> [REQUIRED ACTION]
Which lines run from the line with "f_number: 2.8" through the line with "focal_mm: 6.3" in the entries below? Print them exactly, both ends included, and nothing more.

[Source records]
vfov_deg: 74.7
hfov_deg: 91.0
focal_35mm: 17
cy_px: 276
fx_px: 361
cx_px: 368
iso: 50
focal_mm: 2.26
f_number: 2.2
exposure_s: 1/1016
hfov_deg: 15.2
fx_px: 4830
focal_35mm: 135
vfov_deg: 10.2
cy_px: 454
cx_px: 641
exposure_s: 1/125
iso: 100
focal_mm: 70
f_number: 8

--

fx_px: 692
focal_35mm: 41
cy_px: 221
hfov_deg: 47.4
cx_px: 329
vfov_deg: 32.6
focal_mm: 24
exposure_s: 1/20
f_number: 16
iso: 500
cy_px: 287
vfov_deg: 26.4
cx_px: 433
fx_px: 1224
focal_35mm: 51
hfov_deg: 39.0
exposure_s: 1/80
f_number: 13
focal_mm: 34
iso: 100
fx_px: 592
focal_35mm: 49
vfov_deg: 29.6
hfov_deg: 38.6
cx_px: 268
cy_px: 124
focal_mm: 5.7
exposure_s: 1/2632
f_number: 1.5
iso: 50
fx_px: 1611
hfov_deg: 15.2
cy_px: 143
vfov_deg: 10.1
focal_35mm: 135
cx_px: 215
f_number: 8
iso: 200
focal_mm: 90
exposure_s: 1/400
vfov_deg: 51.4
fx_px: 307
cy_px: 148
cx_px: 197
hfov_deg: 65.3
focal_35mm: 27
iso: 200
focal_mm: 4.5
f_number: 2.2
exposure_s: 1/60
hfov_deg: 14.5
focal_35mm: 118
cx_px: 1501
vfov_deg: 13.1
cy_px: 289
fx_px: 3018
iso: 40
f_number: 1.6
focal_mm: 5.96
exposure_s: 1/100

--

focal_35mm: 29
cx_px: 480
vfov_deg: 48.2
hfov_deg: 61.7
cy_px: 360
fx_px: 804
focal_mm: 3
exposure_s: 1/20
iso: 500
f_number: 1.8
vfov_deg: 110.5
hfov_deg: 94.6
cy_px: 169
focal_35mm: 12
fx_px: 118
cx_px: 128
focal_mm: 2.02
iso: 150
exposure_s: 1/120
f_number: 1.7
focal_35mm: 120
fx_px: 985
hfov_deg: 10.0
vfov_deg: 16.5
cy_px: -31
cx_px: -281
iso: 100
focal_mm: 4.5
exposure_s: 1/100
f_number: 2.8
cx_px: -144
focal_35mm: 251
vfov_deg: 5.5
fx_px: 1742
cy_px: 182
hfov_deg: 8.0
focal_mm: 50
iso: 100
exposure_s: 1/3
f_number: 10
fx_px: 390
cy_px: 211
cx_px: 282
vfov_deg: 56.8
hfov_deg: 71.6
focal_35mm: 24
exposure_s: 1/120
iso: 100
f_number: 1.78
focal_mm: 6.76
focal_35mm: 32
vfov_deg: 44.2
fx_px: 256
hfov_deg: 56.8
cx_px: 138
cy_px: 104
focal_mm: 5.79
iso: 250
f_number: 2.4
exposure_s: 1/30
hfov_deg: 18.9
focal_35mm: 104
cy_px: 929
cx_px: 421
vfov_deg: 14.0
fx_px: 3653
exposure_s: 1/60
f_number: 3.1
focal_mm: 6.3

> [YOUR SOLUTION]
f_number: 2.8
cx_px: -144
focal_35mm: 251
vfov_deg: 5.5
fx_px: 1742
cy_px: 182
hfov_deg: 8.0
focal_mm: 50
iso: 100
exposure_s: 1/3
f_number: 10
fx_px: 390
cy_px: 211
cx_px: 282
vfov_deg: 56.8
hfov_deg: 71.6
focal_35mm: 24
exposure_s: 1/120
iso: 100
f_number: 1.78
focal_mm: 6.76
focal_35mm: 32
vfov_deg: 44.2
fx_px: 256
hfov_deg: 56.8
cx_px: 138
cy_px: 104
focal_mm: 5.79
iso: 250
f_number: 2.4
exposure_s: 1/30
hfov_deg: 18.9
focal_35mm: 104
cy_px: 929
cx_px: 421
vfov_deg: 14.0
fx_px: 3653
exposure_s: 1/60
f_number: 3.1
focal_mm: 6.3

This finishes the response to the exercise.